Durant admitted on the show that he was “hurt” by the fallout of his decision.

“Once I made the decision, I knew I had to take it on the chin,” Durant said in part, via FOX Sports. “I had to keep rolling with the punches. It upsets me. It upset me coming from, you know, people I spent time with. Obviously they were upset…”

Durant also made some interesting comments on the nature of competition from a personal perspective, differentiating his view from the likes of Michael Jordan.

“When you step in between the lines, it’s like that’s when we compete,” Durant said, as transcribed by Dime Mag. “That’s when we’re gonna go at each other, that’s when I’m gonna do what I do in my zone, and that’s when you’re gonna do what you do. But I don’t carry that with me as soon as I step off the court. I don’t care about you that much to try and wanna hate you, you hear what I mean?

“I hear all the time that Michael [Jordan] hated such and such, that Isaiah [Thomas] hated such and such. I’m not thinking about you at home when I’m on my couch, for me to hate you that much. That’s just not who I am, but when we play, I’m not even thinking about you.

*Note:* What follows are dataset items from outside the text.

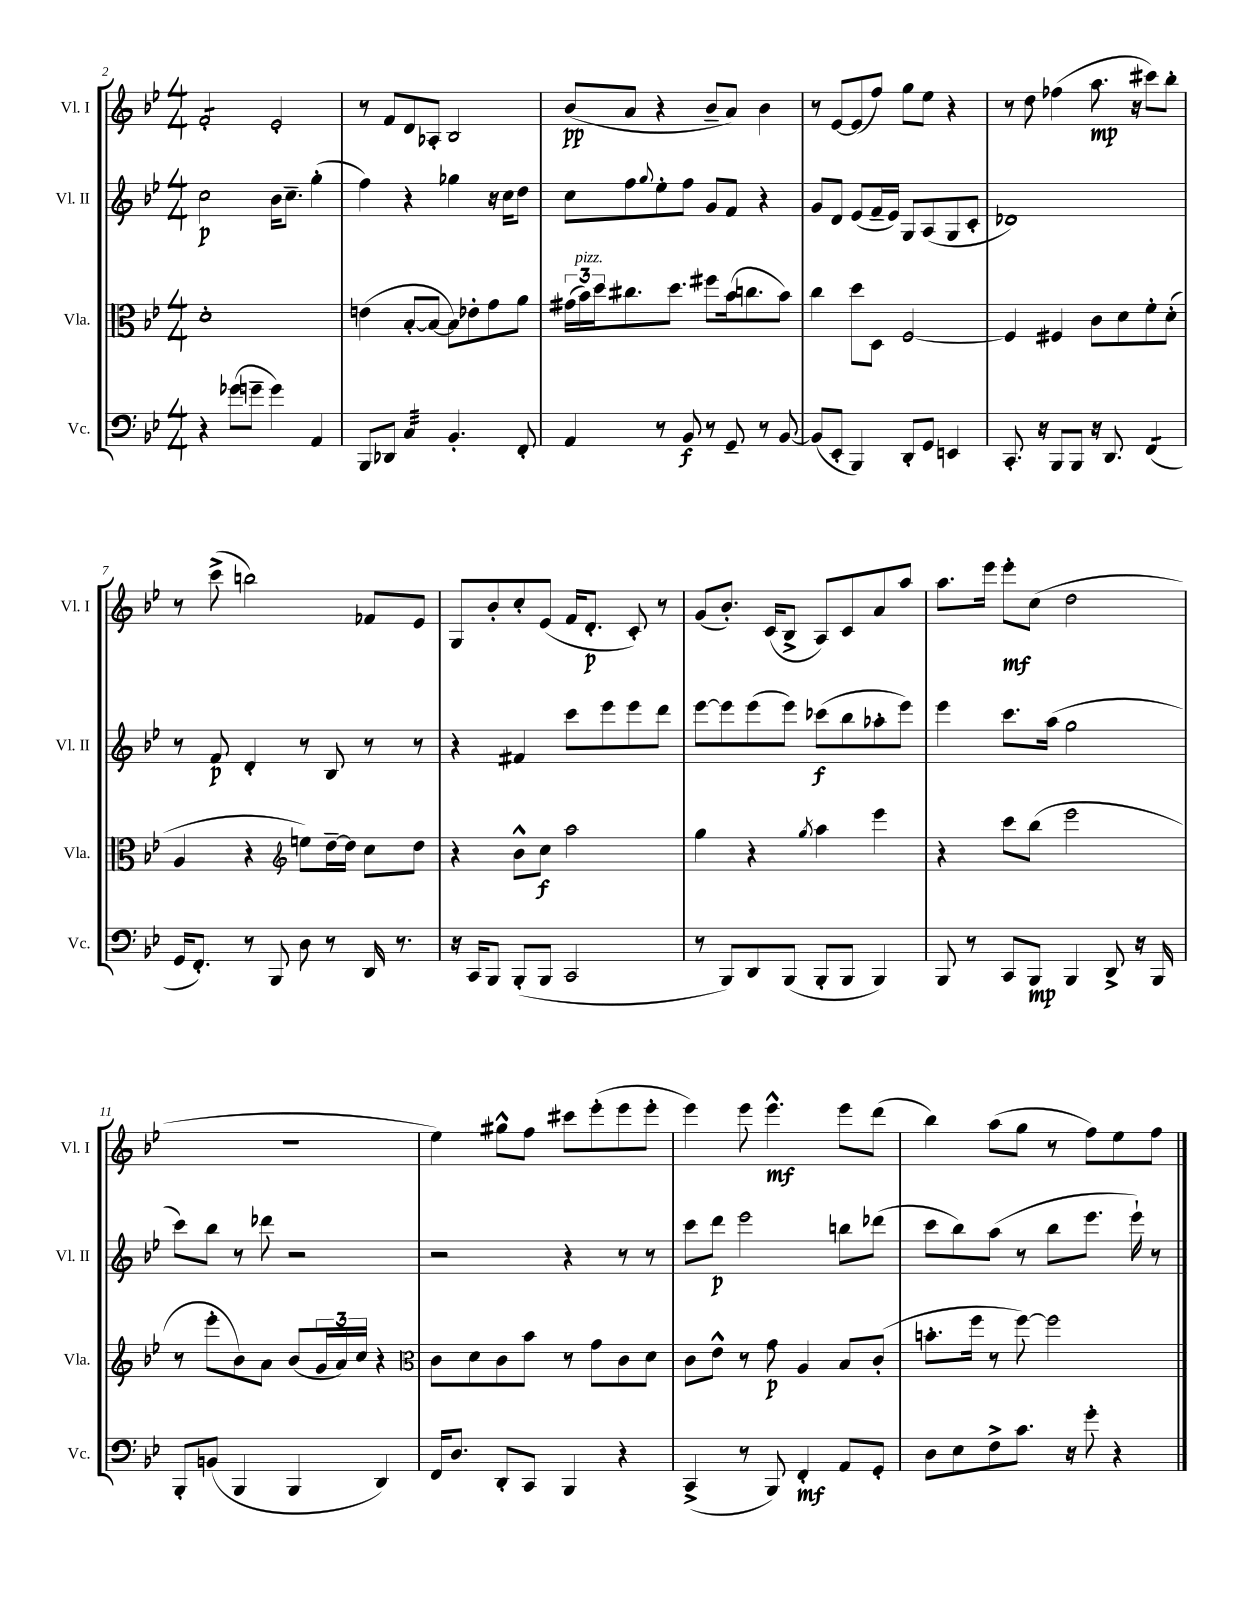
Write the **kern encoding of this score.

**kern	**kern	**kern	**kern
*staff4	*staff3	*staff2	*staff1
*clefF4	*clefC3	*clefG2	*clefG2
*k[b-e-]	*k[b-e-]	*k[b-e-]	*k[b-e-]
*M4/4	*M4/4	*M4/4	*M4/4
4r	1d'	2cc	2f'
(8g-	.	.	.
8g~	.	.	.
4g)	.	16b-	2e-'
.	.	8.cc~	.
4AA	.	(4gg'	.
=	=	=	=
8BBB-	(4e	4ff)	8r
8DD-	.	.	8f
4C	[8B-'	4r	8d
.	8B-_	.	8A-'
4.BB-'	8B-])	4gg-	2B-
.	8e-'	.	.
.	8g	16r	.
.	.	16cc	.
8FF'	8a	8dd	.
=	=	=	=
4AA	(24g#	8cc	(8b-
.	24b-)	.	.
.	24dd	.	.
.	8.cc#	8ff	8a
.	.	8qqgg	.
8r	.	8ee-'	4r
.	8.dd	.	.
8BB-	.	8ff	.
8r	8ff#	8g	8b-~
8GG~	(16b-	8f	8a)
.	8.cc	.	.
8r	.	4r	4b-
[8BB-	8b-)	.	.
=	=	=	=
(8BB-]	4cc	8g	8r
8EE-'	.	8d	[8e-
4BBB-)	8dd	(8e-	(8e-]
.	8D	16f~	8ff)
.	.	16e-)	.
8DD'	[2F	8G	8gg
8GG	.	(8A	8ee-
4EE	.	8G	4r
.	.	8c'	.
=	=	=	=
8.CC'	4F]	1d-)	8r
.	.	.	8dd
16r	.	.	.
8BBB-	4F#	.	(4ff-
8BBB-	.	.	.
16r	8c	.	8.aa
8.DD	.	.	.
.	8d	.	.
.	.	.	16r
(4FF	8f'	.	8ccc#)
.	(8d'	.	8bb-'
=	=	=	=
16GG	4A	8r	8r
8.FF')	.	.	.
.	.	8f	(8ccc^
8r	4r	4d'	2bb)
8BBB-	.	.	.
*	*clefG2	*	*
8D	8ee)	8r	.
8r	[16dd~	8B-	.
.	16dd]	.	.
16DD	8cc	8r	8f-
8.r	.	.	.
.	8dd	8r	8e-
=	=	=	=
16r	4r	4r	8G
16CC	.	.	.
8BBB-	.	.	8b-'
(8BBB-'	8b-^^	4f#	8cc'
8BBB-	8cc	.	(8e-
2CC	2aa	8ccc	16f
.	.	.	8.d'
.	.	8eee-	.
.	.	8eee-	8c')
.	.	8ddd	8r
=	=	=	=
8r	4gg	[8eee-	(8g
8BBB-)	.	8eee-]	8.b-')
8DD	4r	(8eee-	.
.	.	.	(16c
(8BBB-	.	8eee-)	8B-^
.	8qgg	.	.
8BBB-'	4aa	(8ccc-	8A)
8BBB-	.	8bb-	8c
4BBB-)	4eee-	8aa-'	8a
.	.	8eee-)	8aa
=	=	=	=
8BBB-	4r	4eee-	8.aa
8r	.	.	.
.	.	.	16eee-
8CC	8ccc	8.ccc	8eee-'
8BBB-	(8bb-	.	(8cc
.	.	(16aa	.
4BBB-	2eee-	2gg	2dd
8DD^	.	.	.
16r	.	.	.
16BBB-	.	.	.
=	=	=	=
8BBB-'	8r	8ccc)	1r
(8BB	8eee-'	8bb-	.
4BBB-	8b-)	8r	.
.	8a	8ddd-	.
4BBB-	(8b-	2r	.
.	24g	.	.
.	24a)	.	.
.	24cc	.	.
4DD)	4r	.	.
=	=	=	=
*	*clefC3	*	*
16FF	8c	2r	4ee-)
8.D	.	.	.
.	8d	.	.
8DD'	8c	.	8gg#^^
8CC	8b-	.	8ff
4BBB-	8r	4r	8ccc#
.	8g	.	(8eee-'
4r	8c	8r	8eee-
.	8d	8r	8eee-'
=	=	=	=
(4CC^	8c	8ccc	4eee-)
.	8e-^^	8ddd	.
8r	8r	2eee-	8eee-
8BBB-)	8g	.	4.eee-^^
4FF'	4A	.	.
8AA	8B-	8bb	8eee-
8GG'	(8c'	(8ddd-	(8ddd
=	=	=	=
8D	8.b'	8ccc	4bb-)
8E-	.	8bb-)	.
.	16ff	.	.
8F^	8r	(8aa	(8aa
8.c	[8ff)	8r	8gg
.	2ff]	8bb-	8r
16r	.	.	.
8g'	.	8.eee-	8ff)
4r	.	.	8ee-
.	.	16eee-`)	.
.	.	8r	8ff
==	==	==	==
*-	*-	*-	*-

I’m worried about how I’m gonna dominate.”

Durant’s thoughts on competition more or less illustrate the generational difference between today’s players and those of Jordan’s era. Players like Jordan, Thomas, Magic Johnson, Larry Bird and the like have stated they’d never dream of creating a superteam with their rivals. In today’s NBA, it’s obvious friendships off the court can lead to partnerships on it.